When Social Security calculates what it calls your "full retirement benefit" based on your earnings history, the figure it comes up with is what you'd get if you claimed benefits at your full retirement age (FRA). For anyone who hasn't retired yet, that's 66, 67, or 66 plus some months, depending on the year you were born.

Now, you become eligible to sign up for Social Security as soon as you turn 62. But filing prior to your FRA will mean accepting a reduced benefit for life. For each month early you file, the size of your monthly checks shrinks by a fraction of a percent.

On the other hand, claiming Social Security early means getting your money sooner, and guarantees you'll wind up cashing more monthly checks from the program overall. That can help enable you to enjoy your retirement more in its early stages.

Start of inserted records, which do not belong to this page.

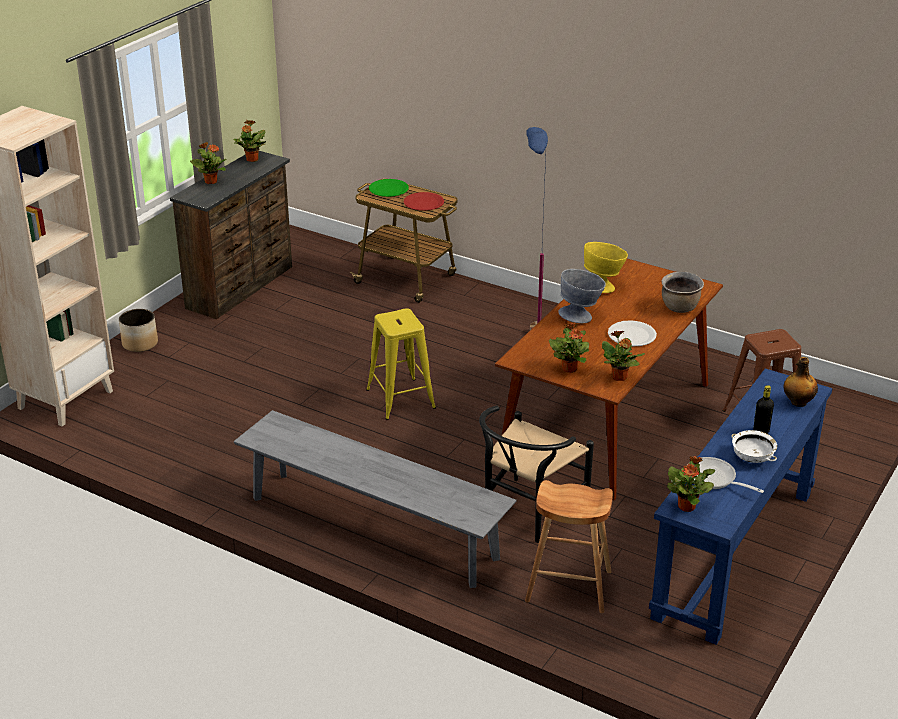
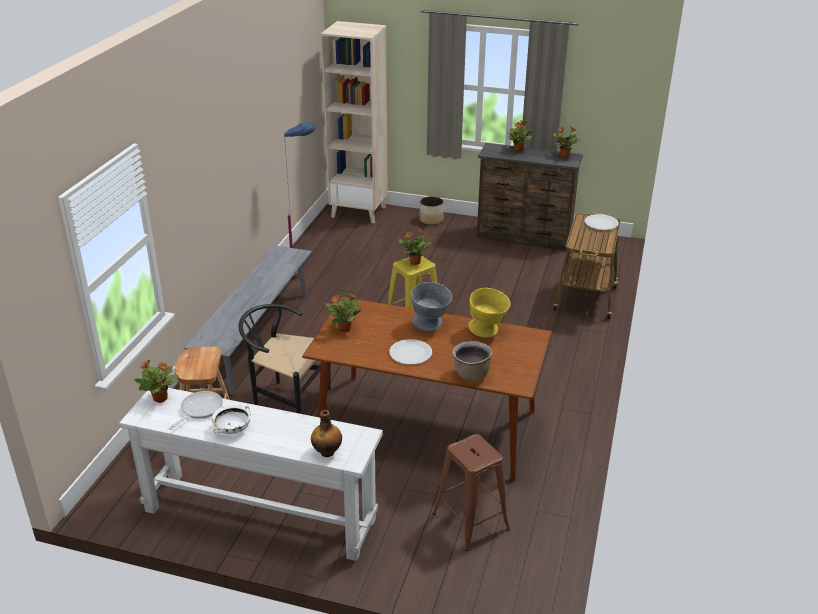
camera: 75 degrees right, 0 degrees up
green plate [369,179,409,197] -> white plate [585,214,619,230]
red plate [404,192,444,211] -> none
blue floor lamp [526,127,548,330] -> blue floor lamp moved to [284,122,315,276]
potted plant [602,330,645,381] -> potted plant moved to [399,229,432,265]
blue console table [649,368,832,645] -> white console table [119,388,383,561]
black bottle [754,385,774,434] -> none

As such, one filing strategy to consider is having the partner who has generally been the lower earner -- whichever one of you that is -- file for Social Security early, and have the other file at their FRA. That way, you're not cutting the larger of your two household benefit checks -- and cutting the smaller one may be less detrimental to your long-term finances.

2. Have the lower earner file on time and the higher earner file late

You may not want to accept any shaving down of your monthly Social Security income -- or your spouse's -- particularly if you don't have a ton of retirement savings. If that's the case for you, what you may want to do is have the lower earner file at their FRA, while the higher earner delays their filing past their FRA. For each month you delay your claim past your FRA (up until you turn 70), your monthly Social Security benefit gets a 0.67% bump. That adds up to an 8% boost for each year you postpone filing.

3. Have both the lower earner and the higher earner file late

One tricky thing about retirement is that you have no idea how long you'll live. And while you may be rooting for a longer life, that could pose a problem from a financial perspective.

Let's say you enter retirement with a nest egg of $800,000. If you could know right off the bat that you'll need that money to last 18 years, that would put you in a very different position than you'd be in if your nest egg had to last for 29 years.

That's why you and your spouse may decide that you should both delay filing for Social Security for as long as possible. If both of you boost the size of your monthly benefits with delayed retirement credits, you'll have that much more financial flexibility throughout retirement. And you may also have a lot less stress.

When you're married and both you and your spouse are eligible for Social Security based on your individual work histories, you have more strategic options for how to take advantage of the program. These are just three routes you can consider. Talk things through thoroughly with your spouse, and weigh your choices in the context of your overall financial situation to see what plan makes the most sense for you.